## Exercise prompt:
Find the word "space" in the records and copy every line where it occurs.

(Dataset content)

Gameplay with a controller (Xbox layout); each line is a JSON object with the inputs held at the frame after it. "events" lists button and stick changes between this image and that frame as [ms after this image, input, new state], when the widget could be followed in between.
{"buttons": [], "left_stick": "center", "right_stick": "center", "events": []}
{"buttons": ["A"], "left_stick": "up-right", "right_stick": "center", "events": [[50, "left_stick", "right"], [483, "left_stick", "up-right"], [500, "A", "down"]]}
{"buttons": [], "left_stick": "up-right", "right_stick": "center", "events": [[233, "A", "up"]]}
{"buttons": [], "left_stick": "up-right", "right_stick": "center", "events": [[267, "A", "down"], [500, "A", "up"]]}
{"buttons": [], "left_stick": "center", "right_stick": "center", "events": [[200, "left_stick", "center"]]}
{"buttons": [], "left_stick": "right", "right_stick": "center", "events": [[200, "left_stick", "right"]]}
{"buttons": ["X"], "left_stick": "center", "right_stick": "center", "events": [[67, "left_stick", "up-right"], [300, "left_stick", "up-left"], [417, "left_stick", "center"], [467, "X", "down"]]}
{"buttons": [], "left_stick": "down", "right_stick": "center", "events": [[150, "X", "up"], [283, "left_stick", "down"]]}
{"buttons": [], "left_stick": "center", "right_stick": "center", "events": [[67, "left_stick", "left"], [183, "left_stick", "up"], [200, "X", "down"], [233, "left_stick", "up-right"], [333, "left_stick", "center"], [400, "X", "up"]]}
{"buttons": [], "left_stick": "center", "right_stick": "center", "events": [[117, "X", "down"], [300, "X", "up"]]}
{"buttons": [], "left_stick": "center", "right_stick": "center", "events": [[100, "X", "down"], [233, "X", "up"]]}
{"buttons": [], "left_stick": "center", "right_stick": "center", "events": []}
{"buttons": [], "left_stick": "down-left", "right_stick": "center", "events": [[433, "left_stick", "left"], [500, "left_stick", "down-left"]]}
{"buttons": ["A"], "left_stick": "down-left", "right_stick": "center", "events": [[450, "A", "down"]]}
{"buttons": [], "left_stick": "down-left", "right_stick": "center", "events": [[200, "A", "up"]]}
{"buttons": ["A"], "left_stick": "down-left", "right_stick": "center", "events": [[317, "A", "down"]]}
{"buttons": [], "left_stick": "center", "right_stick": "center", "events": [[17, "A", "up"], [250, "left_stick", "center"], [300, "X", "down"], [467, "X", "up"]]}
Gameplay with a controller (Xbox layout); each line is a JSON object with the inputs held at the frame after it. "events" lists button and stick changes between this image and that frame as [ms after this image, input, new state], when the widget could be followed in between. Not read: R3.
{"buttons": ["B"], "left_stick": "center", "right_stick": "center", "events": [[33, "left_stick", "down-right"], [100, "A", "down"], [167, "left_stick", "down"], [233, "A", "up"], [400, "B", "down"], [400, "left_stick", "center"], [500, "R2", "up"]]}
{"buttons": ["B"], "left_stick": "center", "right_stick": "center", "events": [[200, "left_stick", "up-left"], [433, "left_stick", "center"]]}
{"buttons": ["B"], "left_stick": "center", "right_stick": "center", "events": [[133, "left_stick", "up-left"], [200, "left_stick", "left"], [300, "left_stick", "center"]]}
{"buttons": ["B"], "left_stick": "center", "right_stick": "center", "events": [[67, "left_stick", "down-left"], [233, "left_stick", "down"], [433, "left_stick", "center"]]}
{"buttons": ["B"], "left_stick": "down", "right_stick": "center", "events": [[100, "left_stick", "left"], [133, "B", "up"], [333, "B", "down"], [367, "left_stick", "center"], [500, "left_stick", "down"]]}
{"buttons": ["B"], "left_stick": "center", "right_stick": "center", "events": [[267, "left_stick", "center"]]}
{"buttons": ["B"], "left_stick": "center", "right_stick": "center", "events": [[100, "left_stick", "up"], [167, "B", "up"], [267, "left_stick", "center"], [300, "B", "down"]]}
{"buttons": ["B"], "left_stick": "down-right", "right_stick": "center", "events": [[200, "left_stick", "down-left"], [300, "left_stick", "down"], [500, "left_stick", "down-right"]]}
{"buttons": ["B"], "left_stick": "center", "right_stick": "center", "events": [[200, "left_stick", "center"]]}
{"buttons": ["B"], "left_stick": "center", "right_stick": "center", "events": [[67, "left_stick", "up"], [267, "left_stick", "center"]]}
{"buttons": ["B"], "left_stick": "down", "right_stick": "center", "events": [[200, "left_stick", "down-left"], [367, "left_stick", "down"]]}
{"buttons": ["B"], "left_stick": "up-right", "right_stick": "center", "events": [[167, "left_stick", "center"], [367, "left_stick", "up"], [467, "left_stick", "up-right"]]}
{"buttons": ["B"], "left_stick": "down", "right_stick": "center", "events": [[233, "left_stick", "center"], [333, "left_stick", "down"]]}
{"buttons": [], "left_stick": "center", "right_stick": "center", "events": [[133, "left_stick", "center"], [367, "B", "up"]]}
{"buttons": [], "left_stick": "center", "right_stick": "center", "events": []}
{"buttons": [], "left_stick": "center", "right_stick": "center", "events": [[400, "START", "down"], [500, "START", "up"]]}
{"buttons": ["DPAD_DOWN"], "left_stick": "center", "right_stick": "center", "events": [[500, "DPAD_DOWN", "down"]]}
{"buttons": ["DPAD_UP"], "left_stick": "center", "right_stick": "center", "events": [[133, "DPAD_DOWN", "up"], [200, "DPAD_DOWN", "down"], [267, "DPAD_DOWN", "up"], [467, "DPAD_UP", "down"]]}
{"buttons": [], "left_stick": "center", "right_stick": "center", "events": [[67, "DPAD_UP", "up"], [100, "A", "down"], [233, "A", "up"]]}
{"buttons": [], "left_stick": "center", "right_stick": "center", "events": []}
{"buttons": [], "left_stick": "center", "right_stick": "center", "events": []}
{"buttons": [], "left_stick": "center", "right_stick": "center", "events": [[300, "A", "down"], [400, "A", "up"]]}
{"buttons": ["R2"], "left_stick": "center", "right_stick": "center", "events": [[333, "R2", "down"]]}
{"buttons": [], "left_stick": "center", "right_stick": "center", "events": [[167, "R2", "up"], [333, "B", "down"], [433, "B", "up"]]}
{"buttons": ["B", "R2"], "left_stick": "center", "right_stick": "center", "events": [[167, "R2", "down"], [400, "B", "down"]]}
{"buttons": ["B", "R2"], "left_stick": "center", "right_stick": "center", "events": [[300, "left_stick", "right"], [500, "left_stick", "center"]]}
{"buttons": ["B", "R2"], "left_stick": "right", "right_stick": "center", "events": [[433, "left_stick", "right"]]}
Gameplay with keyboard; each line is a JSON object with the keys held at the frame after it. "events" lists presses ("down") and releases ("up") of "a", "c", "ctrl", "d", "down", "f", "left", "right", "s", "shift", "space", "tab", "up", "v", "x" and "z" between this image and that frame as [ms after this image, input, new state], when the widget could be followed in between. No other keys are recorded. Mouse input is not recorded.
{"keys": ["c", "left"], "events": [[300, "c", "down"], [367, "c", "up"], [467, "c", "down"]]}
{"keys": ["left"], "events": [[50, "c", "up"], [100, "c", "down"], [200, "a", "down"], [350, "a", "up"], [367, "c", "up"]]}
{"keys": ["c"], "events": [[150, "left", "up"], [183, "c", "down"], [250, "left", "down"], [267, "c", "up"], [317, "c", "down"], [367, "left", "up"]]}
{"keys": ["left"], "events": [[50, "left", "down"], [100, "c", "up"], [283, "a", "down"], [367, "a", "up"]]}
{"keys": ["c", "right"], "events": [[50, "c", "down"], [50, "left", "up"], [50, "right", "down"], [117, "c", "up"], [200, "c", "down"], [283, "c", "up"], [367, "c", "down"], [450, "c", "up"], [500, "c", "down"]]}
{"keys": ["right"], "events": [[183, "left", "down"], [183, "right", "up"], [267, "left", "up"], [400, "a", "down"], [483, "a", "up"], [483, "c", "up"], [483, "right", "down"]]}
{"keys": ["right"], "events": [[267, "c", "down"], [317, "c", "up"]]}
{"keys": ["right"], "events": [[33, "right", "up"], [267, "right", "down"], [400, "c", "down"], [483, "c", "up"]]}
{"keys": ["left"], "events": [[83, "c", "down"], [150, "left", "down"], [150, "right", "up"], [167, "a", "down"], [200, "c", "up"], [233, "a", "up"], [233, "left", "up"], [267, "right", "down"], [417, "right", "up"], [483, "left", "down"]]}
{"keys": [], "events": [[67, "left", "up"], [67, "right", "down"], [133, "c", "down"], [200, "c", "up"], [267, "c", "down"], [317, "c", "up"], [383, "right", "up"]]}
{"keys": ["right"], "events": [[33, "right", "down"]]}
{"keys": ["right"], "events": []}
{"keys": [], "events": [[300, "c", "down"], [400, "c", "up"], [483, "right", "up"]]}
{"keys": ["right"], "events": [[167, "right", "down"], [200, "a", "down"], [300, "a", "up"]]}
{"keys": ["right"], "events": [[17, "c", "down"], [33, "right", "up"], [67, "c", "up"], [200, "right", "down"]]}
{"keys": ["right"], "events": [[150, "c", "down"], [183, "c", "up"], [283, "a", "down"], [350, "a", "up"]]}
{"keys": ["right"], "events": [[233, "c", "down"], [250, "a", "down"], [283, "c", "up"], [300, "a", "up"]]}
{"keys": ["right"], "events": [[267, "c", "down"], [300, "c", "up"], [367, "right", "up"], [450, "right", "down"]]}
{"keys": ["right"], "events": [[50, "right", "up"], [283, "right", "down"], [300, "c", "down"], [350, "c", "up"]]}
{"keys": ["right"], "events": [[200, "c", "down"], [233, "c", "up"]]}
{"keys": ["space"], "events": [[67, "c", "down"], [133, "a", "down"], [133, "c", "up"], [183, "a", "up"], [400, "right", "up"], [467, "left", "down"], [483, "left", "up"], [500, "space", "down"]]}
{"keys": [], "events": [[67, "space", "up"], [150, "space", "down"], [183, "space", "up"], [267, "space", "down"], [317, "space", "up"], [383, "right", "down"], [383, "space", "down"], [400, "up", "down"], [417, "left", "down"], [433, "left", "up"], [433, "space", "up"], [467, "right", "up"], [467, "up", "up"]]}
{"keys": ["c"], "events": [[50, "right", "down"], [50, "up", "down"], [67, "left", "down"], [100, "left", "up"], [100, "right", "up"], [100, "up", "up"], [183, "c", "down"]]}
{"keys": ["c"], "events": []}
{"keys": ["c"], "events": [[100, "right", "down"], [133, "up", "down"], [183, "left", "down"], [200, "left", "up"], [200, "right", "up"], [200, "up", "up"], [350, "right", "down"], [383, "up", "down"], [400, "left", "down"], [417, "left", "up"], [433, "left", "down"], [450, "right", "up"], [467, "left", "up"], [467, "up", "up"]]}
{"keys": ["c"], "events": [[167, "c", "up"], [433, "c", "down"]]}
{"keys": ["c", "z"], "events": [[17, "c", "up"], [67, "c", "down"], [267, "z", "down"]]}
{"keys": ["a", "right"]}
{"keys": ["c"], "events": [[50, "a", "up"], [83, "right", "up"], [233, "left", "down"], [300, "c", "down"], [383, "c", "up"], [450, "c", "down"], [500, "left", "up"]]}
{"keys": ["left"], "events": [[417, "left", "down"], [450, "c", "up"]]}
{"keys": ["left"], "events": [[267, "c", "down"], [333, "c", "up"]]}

(End Dataset content)

## Completed exercise:
Gameplay with keyboard; each line is a JSON object with the keys held at the frame after it. "events" lists presses ("down") and releases ("up") of "a", "c", "ctrl", "d", "down", "f", "left", "right", "s", "shift", "space", "tab", "up", "v", "x" and "z" between this image and that frame as [ms after this image, input, new state], when the widget could be followed in between. No other keys are recorded. Mouse input is not recorded.
{"keys": ["space"], "events": [[67, "c", "down"], [133, "a", "down"], [133, "c", "up"], [183, "a", "up"], [400, "right", "up"], [467, "left", "down"], [483, "left", "up"], [500, "space", "down"]]}
{"keys": [], "events": [[67, "space", "up"], [150, "space", "down"], [183, "space", "up"], [267, "space", "down"], [317, "space", "up"], [383, "right", "down"], [383, "space", "down"], [400, "up", "down"], [417, "left", "down"], [433, "left", "up"], [433, "space", "up"], [467, "right", "up"], [467, "up", "up"]]}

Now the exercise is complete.